UPDATE: Limited Storage Capacity and Global Supply Glut Lead to Record Low Oil Futures
Nymex WTI crude opened Monday on track for its worst day on record, falling nearly 40% to $11.05/bbl on the back of excess supply vs. low demand and dwindling storage capacity.
Nymex West Texas Intermediate (WTI) crude oil opened Monday on track for its worst day day on record, falling nearly 40% to $11.05/bbl on Monday on the back of ample supply, weak demand, and limited storage capacity. The European Brent counterpart was at a low of $26.17 on Monday, down just over 6% for the session.
Global demand has taken a heavy hit leading to excess supply, resulting in oil prices falling at a record pace in March and April. As production and inventory continues to build, the hunt is on for countries and companies seeking additional storage space.
The OPEC and Russia plan to slow inventory growth by cutting crude output by 9.7 million B/D. The cuts are the biggest OPEC and its member countries have ever made—and the first to involve the US.
With the cut, global oil supply is set to plunge by a record 12 million B/D in May, according to the International Energy Agency’s (IEA) April report. IEA said additional reductions will come from other countries with the US and Canada seeing the largest declines.
The move by OPEC comes after the US said it plans to lease space for companies to store oil in the Strategic Petroleum Reserve (SPR) after its failed plans to buy millions of barrels of crude oil. The US Department of Energy (DOE) is negotiating contract awards with nine US companies to store their US-produced crude oil in the SPR.
“When producing oil, you have two options–you either use it or you store it,” US Energy Secretary Dan Brouillette said. “With the impacts caused by the COVID-19 pandemic, we are seeing an enormous decrease in demand as our country works to contain the virus.
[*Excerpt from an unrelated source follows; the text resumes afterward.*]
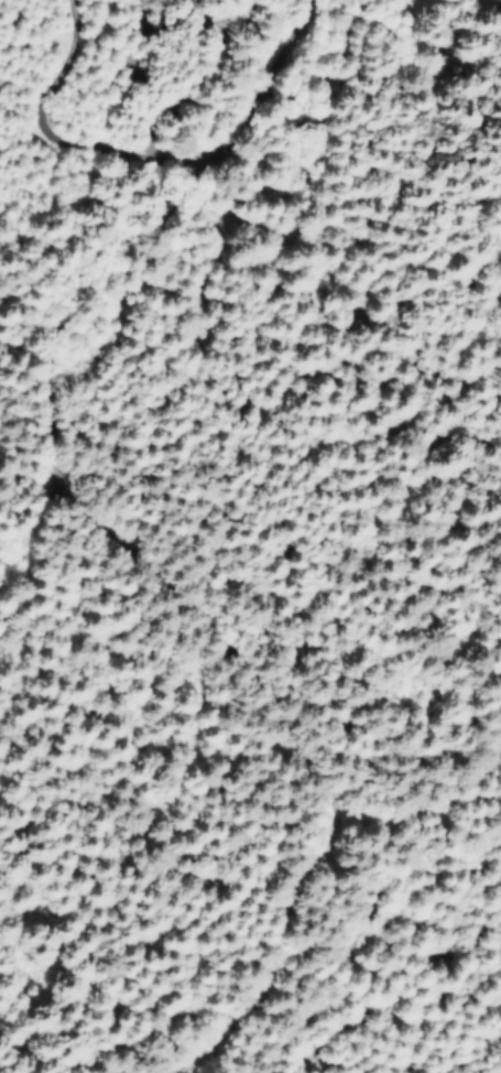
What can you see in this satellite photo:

This is why making storage capacity available in the SPR is so important.”
Awards under negotiation are for approximately 23 million bbl of crude oil storage which will be distributed to all four SPR sites. Most of these deliveries will be received in May and June, with possible early deliveries in April. Awardees can schedule return of their oil through March 2021, minus a small amount of oil to cover the SPR’s cost of storage.
In combination, these nine companies will be storing oil at the SPR from numerous small, medium, and large US producers. The pending awards are the initial step toward filling the SPR to capacity as directed by President Trump.
Reuters reported that Phillips 66 Partners is offering storage on its Gray Oak crude system in Texas, and Enterprise is offering storage on its Seaway pipeline from the Gulf Coast to Cushing, Oklahoma. Cushing is the delivery point for West Texas Intermediate crude, which has roughly 27 million bbl of free space out of about 76.1 million bbl of total working capacity.
Inventory data from the Energy Information Administration (EIA) showed US crude inventory (excluding the SPR) at 503.6 million bbl, up by 19.2 million bbl (4%) from a week earlier and up by 48.5 million (11%) from 455 million bbl at the same time last year.
At Cushing, EIA data showed oil stocks were at 55 million bbl for the week ending 10 April.
This was up by 5.8 million (12%) from 49 million bbl a week earlier and up 10.5 million (24%) from 44.4 million bbl the same time a year earlier. SPR inventory remains at 635 million bbl, where it has stayed since early December. The highest capacity held by the SPR was 727 million bbl in December 2009.
The IEA said the measures announced by OPEC+ and the G20 countries will not rebalance the market immediately. But by lowering the peak of the supply overhang and flattening the curve of the buildup in stocks, they help a complex system absorb the worst of this crisis, whose consequences for the oil market remain uncertain in the short term.
IEA added the OPEC+ and G20 initiatives will impact the oil market in three ways:
- The OPEC+ production cut in May to reach the baseline will be 10.7 million B/D and not 9.7 million, as April production was high. This will provide some immediate relief from the supply surplus in the coming weeks, lowering the peak of the buildup of stocks.
- Four countries (China, India, South Korea, and the US) have either offered their strategic storage capacity to temporarily park unwanted barrels or are considering increasing their strategic stocks to take advantage of lower prices.
- Other producers, with the US and Canada likely the largest contributors, could see output fall by around 3.5 million B/D in the coming months due to the impact of lower prices, according to IEA estimates. The loss of this supply combined with the OPEC+ cuts is forecast to potentially shift the market into a deficit in the second half of 2020.
India has already said it plans to fill its SPR by the third week of May, moving about 19 million bbl into the sites. News reports added that the country will divert April cargos already bought to its SPR sites.
The IEA said the oil industry has never come this close to testing the limits of its capacity to manage the storage of crude oil. Its implied stock buildup of 12 million B/D in the first half of the year threatens to overwhelm the logistics of the oil industry–ships, pipelines, and storage tanks–in the coming weeks. The agency added that there are already bottlenecks in the logistics chain; there is strong competition to buy space on oil-transport pipelines as well as increasing cost to purchase storage on ships.